Klar scheint inzwischen dagegen allen Beteiligten, dass ernst zu nehmende Hilfe aus dem Westen ausbleiben wird, da die USA unter Präsident Barack Obama keine Bereitschaft zeigen, sich stärker im Irak zu engagieren und bestenfalls ein paar Waffen zu liefern gedenken, während Europa sich offenbar weitgehend mit der Existenz des IS-Kalifats abgefunden hat und sich auf ein paar halbherzige Verurteilungen des Terrors gegen Christen und andere Minderheiten beschränkt.
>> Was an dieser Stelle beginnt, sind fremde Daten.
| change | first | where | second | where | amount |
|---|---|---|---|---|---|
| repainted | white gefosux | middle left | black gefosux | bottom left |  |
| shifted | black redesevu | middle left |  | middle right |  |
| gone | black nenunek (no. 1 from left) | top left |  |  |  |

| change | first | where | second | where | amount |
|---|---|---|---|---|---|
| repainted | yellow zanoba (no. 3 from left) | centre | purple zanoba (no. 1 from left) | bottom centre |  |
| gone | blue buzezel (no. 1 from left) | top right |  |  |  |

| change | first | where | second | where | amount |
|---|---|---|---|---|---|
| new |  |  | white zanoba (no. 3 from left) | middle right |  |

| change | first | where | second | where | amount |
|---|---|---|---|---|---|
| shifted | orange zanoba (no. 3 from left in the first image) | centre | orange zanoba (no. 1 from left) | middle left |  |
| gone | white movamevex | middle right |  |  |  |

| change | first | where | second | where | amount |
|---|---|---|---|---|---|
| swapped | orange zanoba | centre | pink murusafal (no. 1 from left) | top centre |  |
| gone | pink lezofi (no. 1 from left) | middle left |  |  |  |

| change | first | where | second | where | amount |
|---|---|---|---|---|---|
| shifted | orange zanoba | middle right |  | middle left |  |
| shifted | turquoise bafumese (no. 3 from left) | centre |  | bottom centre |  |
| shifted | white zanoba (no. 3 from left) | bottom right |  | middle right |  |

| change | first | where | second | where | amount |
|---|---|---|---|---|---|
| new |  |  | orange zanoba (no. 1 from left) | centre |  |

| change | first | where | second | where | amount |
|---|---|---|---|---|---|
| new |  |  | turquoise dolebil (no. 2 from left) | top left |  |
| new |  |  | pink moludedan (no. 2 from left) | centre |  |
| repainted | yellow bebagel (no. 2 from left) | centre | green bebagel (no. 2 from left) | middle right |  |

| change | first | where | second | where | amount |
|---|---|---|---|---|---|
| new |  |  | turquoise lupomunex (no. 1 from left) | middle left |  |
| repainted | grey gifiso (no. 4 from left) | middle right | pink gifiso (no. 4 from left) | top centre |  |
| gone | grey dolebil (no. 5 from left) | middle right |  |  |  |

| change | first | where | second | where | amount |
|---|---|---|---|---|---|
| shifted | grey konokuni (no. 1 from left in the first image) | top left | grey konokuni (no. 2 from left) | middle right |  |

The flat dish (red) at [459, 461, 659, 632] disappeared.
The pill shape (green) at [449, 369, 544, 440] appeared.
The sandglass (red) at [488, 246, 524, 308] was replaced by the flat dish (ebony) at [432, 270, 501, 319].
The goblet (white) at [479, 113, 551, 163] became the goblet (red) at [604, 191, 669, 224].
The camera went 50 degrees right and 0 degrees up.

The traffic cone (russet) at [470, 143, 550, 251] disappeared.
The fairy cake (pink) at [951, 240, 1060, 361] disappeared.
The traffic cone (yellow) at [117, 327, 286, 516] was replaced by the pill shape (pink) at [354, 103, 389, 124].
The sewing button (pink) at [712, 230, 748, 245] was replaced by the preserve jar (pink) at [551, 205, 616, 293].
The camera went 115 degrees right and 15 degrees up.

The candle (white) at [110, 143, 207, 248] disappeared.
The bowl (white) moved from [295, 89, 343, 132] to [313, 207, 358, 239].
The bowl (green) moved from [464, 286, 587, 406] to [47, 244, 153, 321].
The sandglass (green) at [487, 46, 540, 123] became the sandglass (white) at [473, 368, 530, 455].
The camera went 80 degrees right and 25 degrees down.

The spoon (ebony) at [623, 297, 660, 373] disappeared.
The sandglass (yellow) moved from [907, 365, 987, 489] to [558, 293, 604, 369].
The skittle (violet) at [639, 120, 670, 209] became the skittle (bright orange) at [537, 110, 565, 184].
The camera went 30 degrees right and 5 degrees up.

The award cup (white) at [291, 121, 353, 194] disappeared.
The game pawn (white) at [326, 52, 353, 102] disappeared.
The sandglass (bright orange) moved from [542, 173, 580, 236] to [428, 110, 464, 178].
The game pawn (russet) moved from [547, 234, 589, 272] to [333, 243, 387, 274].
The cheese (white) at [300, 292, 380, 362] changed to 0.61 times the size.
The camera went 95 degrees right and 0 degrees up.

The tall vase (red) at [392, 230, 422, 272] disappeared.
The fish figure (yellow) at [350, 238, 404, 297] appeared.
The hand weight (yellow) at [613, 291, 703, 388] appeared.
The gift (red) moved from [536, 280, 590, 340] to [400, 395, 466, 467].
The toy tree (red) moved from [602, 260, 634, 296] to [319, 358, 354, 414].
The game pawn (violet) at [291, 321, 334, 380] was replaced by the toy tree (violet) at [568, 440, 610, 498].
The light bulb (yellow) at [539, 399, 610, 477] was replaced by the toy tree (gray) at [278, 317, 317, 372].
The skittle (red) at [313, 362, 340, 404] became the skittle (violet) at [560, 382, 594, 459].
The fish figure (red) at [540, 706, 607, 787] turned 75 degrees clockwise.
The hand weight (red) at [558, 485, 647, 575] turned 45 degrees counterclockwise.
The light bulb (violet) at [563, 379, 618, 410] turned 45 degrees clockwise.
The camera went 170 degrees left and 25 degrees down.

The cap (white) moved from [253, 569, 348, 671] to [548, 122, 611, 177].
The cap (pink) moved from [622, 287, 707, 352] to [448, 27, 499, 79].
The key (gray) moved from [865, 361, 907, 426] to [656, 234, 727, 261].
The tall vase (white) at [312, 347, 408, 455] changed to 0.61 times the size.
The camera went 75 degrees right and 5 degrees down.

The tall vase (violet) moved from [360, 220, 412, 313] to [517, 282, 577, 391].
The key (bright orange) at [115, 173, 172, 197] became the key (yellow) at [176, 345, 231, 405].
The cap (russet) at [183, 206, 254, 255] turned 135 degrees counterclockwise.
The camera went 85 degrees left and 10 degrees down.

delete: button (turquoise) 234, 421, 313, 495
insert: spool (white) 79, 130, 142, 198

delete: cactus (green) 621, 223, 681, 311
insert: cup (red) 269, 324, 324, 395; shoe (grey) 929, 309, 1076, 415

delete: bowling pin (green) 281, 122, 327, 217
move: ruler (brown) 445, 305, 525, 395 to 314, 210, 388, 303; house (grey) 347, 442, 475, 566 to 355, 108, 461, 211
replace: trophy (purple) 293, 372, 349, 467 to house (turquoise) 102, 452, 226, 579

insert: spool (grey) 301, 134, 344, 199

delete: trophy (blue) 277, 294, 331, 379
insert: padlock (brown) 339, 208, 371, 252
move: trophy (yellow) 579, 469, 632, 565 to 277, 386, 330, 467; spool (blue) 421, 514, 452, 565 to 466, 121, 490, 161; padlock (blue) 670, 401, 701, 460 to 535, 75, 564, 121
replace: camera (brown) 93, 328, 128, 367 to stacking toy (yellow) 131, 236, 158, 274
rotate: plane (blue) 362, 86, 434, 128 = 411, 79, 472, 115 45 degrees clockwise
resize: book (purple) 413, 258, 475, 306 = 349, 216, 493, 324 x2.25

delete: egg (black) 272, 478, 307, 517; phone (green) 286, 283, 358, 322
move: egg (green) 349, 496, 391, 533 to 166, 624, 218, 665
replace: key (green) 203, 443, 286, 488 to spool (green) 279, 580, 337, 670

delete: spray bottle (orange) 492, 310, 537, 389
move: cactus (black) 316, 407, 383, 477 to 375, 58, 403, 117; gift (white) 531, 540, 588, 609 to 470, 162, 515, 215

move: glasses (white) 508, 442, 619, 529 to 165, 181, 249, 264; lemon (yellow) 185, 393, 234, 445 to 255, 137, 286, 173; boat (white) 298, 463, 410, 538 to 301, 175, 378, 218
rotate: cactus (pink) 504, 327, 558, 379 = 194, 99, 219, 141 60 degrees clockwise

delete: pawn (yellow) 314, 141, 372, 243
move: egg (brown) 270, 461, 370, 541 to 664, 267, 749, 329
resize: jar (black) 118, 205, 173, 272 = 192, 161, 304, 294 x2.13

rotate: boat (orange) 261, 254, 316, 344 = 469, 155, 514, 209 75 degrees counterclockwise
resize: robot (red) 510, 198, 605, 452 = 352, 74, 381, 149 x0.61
In der nächsten Zeit wird sich erweisen, ob den Gegnern des IS trotz des gegenseitigen Misstrauens eine militärisch und politisch koordinierte Offensive gelingt oder ob es die Jihadisten schaffen, ihr Terror-Kalifat zu konsolidieren. Schon, so heißt es aus Libyen, versuche man dort neue Bündnispartner unter den islamistischen Milizen zu rekrutieren, um das Kalifat auch auf Nordafrika auszudehnen. Der IS, das machen seine Propagandisten nur zu deutlich, kennt keine Grenzen, sein Ziel, so verrückt es auch klingen mag, ist die Weltherrschaft. Die Gotteskrieger, die ja jetzt schon aus der ganzen Welt stammen, werden weiterkämpfen und -morden, bis ihr Ziel erreicht ist oder ihnen jemand Einhalt gebietet.